Tutto ciò, purtroppo, si inquadra nell’ambito di quel ‘cattivo rapporto’ di cui si diceva all’inizio, e che di norma (a questo punto, quando va bene!) comporta trascuratezza, ma sfortunatamente talvolta si concretizza invece in un interessamento dalle conseguenze negative.
Insomma, non paghi dei fallimenti di ‘very bello’ (sic!) e ‘Italia.it’ - perfetti esempi di cosa la classe dirigente italiana intenda per digitalizzazione, nonché di come non ne capisca un accidente - ci accingiamo ad un altro spreco di denaro pubblico, con la scusa di sostenere l’arte e la cultura italiana.
Eppure, se davvero si volesse farlo, ci sarebbero ben altri modi, e forse persino più economici. Perché il sostegno alla cultura non si può esaurire nel privilegiare poche grandi istituzioni, ma necessita un investimento sul futuro, e quindi deve essere capace di sostenere e far crescere soprattutto le realtà piccole e medie, che sono poi ad un tempo quelle che alimentano l’offerta culturale diffusa, e che contengono i germi per il continuo rinnovamento artistico e culturale del Paese.
Avendo, ad esempio, a mente l’articolo 42 della nostra Costituzione, laddove dice che la proprietà deve avere una funzione sociale ed essere accessibile a tutti, si potrebbe mettere mano ad un grande piano di ‘messa a profitto culturale’ del patrimonio immobiliare pubblico e privato in disuso.

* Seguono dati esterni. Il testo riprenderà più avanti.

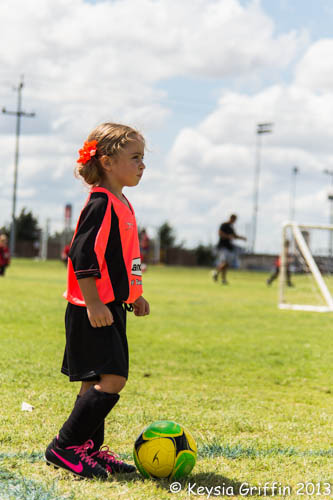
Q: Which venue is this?
A: This is a field.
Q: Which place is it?
A: It is a field.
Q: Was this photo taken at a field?
A: Yes, it was taken in a field.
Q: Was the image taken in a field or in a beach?
A: It was taken at a field.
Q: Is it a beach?
A: No, it is a field.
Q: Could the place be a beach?
A: No, it is a field.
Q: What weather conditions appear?
A: It is cloudy.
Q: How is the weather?
A: It is cloudy.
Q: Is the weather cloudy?
A: Yes, it is cloudy.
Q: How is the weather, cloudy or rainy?
A: It is cloudy.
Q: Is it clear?
A: No, it is cloudy.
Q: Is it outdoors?
A: Yes, it is outdoors.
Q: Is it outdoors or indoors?
A: It is outdoors.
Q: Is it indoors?
A: No, it is outdoors.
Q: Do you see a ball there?
A: Yes, there is a ball.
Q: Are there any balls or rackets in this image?
A: Yes, there is a ball.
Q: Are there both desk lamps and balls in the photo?
A: No, there is a ball but no desk lamps.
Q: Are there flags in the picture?
A: No, there are no flags.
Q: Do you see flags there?
A: No, there are no flags.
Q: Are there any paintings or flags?
A: No, there are no flags or paintings.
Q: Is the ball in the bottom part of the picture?
A: Yes, the ball is in the bottom of the image.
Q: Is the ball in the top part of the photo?
A: No, the ball is in the bottom of the image.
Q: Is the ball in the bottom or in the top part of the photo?
A: The ball is in the bottom of the image.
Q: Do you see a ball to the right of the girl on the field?
A: Yes, there is a ball to the right of the girl.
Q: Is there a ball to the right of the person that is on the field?
A: Yes, there is a ball to the right of the girl.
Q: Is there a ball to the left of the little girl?
A: No, the ball is to the right of the girl.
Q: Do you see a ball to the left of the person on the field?
A: No, the ball is to the right of the girl.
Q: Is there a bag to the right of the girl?
A: No, there is a ball to the right of the girl.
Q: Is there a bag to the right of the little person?
A: No, there is a ball to the right of the girl.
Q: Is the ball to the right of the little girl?
A: Yes, the ball is to the right of the girl.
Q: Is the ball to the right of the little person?
A: Yes, the ball is to the right of the girl.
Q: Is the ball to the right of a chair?
A: No, the ball is to the right of the girl.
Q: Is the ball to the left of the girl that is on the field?
A: No, the ball is to the right of the girl.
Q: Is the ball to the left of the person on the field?
A: No, the ball is to the right of the girl.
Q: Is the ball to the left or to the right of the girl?
A: The ball is to the right of the girl.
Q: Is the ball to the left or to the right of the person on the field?
A: The ball is to the right of the girl.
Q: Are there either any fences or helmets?
A: No, there are no fences or helmets.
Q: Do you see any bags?
A: No, there are no bags.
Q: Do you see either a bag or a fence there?
A: No, there are no bags or fences.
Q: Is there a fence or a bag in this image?
A: No, there are no bags or fences.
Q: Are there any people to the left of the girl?
A: Yes, there is a person to the left of the girl.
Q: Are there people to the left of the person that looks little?
A: Yes, there is a person to the left of the girl.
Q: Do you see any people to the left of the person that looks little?
A: Yes, there is a person to the left of the girl.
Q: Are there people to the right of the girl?
A: No, the person is to the left of the girl.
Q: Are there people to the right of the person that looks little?
A: No, the person is to the left of the girl.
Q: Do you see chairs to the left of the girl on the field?
A: No, there is a person to the left of the girl.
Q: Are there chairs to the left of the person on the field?
A: No, there is a person to the left of the girl.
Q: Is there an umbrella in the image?
A: No, there are no umbrellas.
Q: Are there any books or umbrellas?
A: No, there are no umbrellas or books.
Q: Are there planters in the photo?
A: No, there are no planters.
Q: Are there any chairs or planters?
A: No, there are no planters or chairs.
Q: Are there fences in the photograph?
A: No, there are no fences.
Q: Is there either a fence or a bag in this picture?
A: No, there are no fences or bags.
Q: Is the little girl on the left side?
A: Yes, the girl is on the left of the image.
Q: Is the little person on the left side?
A: Yes, the girl is on the left of the image.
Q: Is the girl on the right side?
A: No, the girl is on the left of the image.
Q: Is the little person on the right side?
A: No, the girl is on the left of the image.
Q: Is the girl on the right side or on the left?
A: The girl is on the left of the image.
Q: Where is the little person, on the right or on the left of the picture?
A: The girl is on the left of the image.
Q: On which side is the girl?
A: The girl is on the left of the image.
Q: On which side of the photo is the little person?
A: The girl is on the left of the image.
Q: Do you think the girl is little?
A: Yes, the girl is little.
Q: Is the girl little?
A: Yes, the girl is little.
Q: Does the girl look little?
A: Yes, the girl is little.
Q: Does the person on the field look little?
A: Yes, the girl is little.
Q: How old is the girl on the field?
A: The girl is little.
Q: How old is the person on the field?
A: The girl is little.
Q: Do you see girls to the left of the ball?
A: Yes, there is a girl to the left of the ball.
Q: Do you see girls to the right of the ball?
A: No, the girl is to the left of the ball.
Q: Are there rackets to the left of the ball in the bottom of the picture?
A: No, there is a girl to the left of the ball.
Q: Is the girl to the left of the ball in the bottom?
A: Yes, the girl is to the left of the ball.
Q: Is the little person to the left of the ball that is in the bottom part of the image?
A: Yes, the girl is to the left of the ball.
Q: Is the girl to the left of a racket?
A: No, the girl is to the left of the ball.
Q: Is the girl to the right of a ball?
A: No, the girl is to the left of a ball.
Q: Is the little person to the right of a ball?
A: No, the girl is to the left of a ball.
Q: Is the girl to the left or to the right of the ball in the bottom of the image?
A: The girl is to the left of the ball.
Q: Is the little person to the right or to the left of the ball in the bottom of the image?
A: The girl is to the left of the ball.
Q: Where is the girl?
A: The girl is on the field.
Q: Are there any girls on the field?
A: Yes, there is a girl on the field.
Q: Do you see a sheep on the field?
A: No, there is a girl on the field.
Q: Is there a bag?
A: No, there are no bags.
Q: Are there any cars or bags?
A: No, there are no bags or cars.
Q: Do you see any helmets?
A: No, there are no helmets.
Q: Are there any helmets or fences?
A: No, there are no helmets or fences.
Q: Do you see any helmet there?
A: No, there are no helmets.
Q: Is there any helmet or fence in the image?
A: No, there are no helmets or fences.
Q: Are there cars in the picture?
A: No, there are no cars.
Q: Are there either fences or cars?
A: No, there are no cars or fences.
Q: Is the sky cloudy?
A: Yes, the sky is cloudy.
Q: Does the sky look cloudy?
A: Yes, the sky is cloudy.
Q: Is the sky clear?
A: No, the sky is cloudy.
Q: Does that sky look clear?
A: No, the sky is cloudy.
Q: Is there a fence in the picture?
A: No, there are no fences.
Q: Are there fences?
A: No, there are no fences.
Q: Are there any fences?
A: No, there are no fences.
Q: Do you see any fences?
A: No, there are no fences.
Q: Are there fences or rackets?
A: No, there are no fences or rackets.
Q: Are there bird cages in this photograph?
A: No, there are no bird cages.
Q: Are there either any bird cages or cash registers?
A: No, there are no bird cages or cash registers.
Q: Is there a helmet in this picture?
A: No, there are no helmets.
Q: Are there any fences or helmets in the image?
A: No, there are no helmets or fences.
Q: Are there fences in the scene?
A: No, there are no fences.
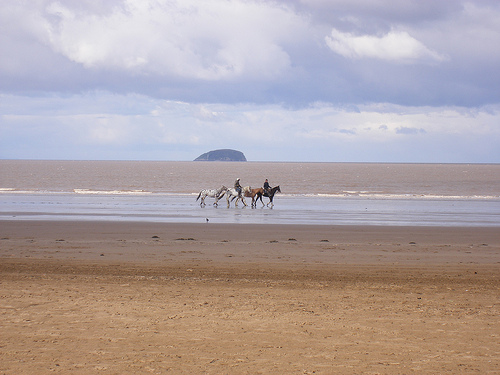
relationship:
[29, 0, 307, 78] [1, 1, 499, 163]
clouds in sky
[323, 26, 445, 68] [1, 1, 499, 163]
clouds in sky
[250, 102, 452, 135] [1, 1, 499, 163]
clouds in sky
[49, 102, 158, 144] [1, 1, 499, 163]
clouds in sky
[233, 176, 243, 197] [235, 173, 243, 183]
person wearing a hat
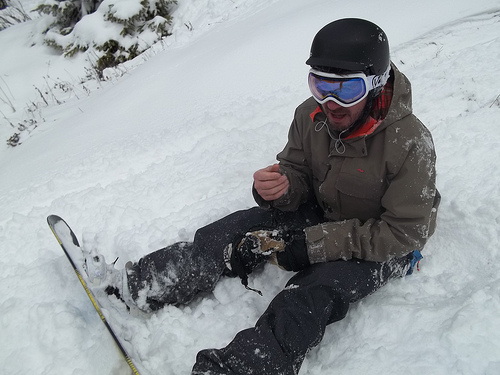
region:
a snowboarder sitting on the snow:
[29, 12, 464, 367]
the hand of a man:
[240, 160, 295, 205]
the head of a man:
[289, 12, 405, 138]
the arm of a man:
[259, 224, 396, 266]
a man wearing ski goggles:
[298, 9, 403, 129]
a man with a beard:
[297, 11, 394, 131]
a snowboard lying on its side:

Sulla falsariga di quanto sperimentato a Napoli (una delle poche cose veramente buone ed innovative della sindacatura De Magistris), dove alcuni edifici comunali non utilizzati sono stati dati in concessione gratuita per attività sociali e culturali, e che hanno animato ed animano da anni la vita culturale della terza città d’Italia, si potrebbero affidare a cooperative di produzione culturale tanti spazi abbandonati, ottenendo così molteplici risultati.
Intanto, quello di offrire una possibilità alle realtà più deboli economicamente, affrancandole da un onere insostenibile ed al contempo mettendole in condizione di autosostentarsi; e poi, ovviamente, di aumentare fortemente l’offerta culturale sul territorio, rendendola accessibile anche a chi non può permettersi i costi della cultura più ‘paludata’, di impedire il progressivo degrado di edifici a volte di grande pregio, e più in generale di frenare il degrado urbanistico e sociale di pezzi delle nostre città. Il tutto, con una scheggia di quel che ci costerà l’ultima alzata d’ingegno ministeriale.
Insomma, per dirla in una frase, più Cinema Palazzo, e meno decisionismo di Palazzo.